• _PROMPT_:
Without pictures, output exactly the lines running from the line containing "right shoulder: (221, 273)" to the end of the listing below.

• _EXERCISE MATERIAL_:
• • • • • • •

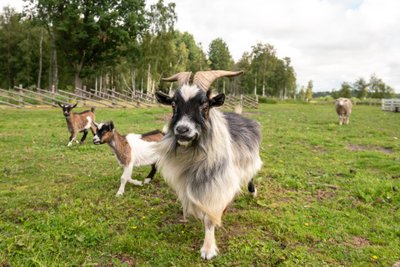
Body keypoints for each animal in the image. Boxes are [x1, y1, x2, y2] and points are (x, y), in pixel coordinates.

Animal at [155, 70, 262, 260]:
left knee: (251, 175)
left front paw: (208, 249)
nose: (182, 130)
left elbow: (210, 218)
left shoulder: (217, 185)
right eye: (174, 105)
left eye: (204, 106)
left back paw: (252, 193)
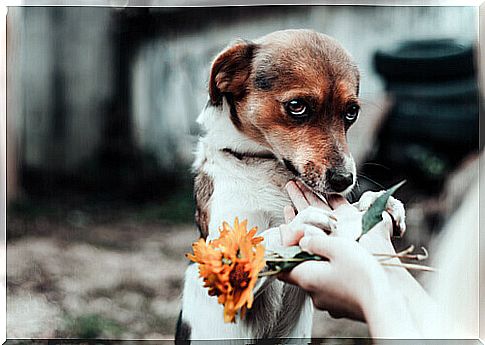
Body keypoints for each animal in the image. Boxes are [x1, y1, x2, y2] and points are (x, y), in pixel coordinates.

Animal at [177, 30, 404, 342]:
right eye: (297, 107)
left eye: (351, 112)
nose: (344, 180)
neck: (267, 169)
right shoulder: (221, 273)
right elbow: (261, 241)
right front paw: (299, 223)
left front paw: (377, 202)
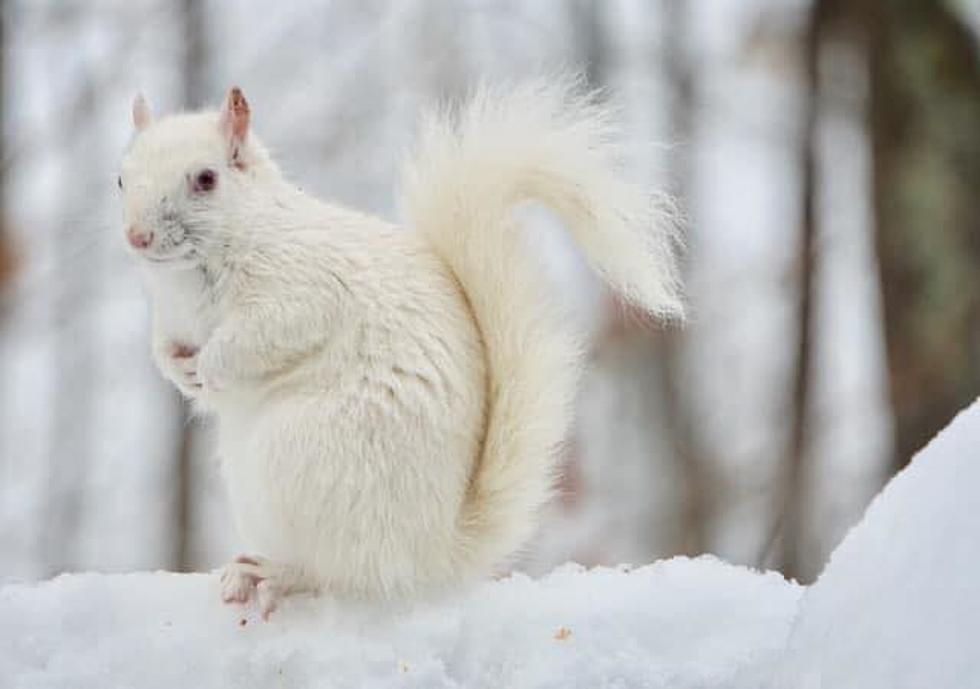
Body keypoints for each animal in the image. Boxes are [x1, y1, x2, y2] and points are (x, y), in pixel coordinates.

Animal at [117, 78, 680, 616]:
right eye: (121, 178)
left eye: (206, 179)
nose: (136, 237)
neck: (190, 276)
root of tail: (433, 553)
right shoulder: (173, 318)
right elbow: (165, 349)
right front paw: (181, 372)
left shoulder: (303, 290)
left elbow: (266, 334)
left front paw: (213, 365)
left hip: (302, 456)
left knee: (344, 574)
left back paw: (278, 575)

• • • • • • •

• _TASK OUTPUT_:
right shoulder: (221, 273)
right elbow: (261, 241)
right front paw: (299, 223)
left front paw: (377, 202)
Body keypoints for each animal in the image. Boxes are [x1, y1, x2, y2] and points are (x, y), in pixel coordinates.

Animal at [117, 78, 680, 616]:
right eye: (121, 178)
left eye: (206, 179)
nose: (136, 237)
neck: (190, 276)
root of tail: (433, 553)
right shoulder: (173, 318)
right elbow: (165, 349)
right front paw: (181, 372)
left shoulder: (303, 290)
left elbow: (266, 334)
left front paw: (213, 365)
left hip: (302, 456)
left knee: (344, 574)
left back paw: (278, 575)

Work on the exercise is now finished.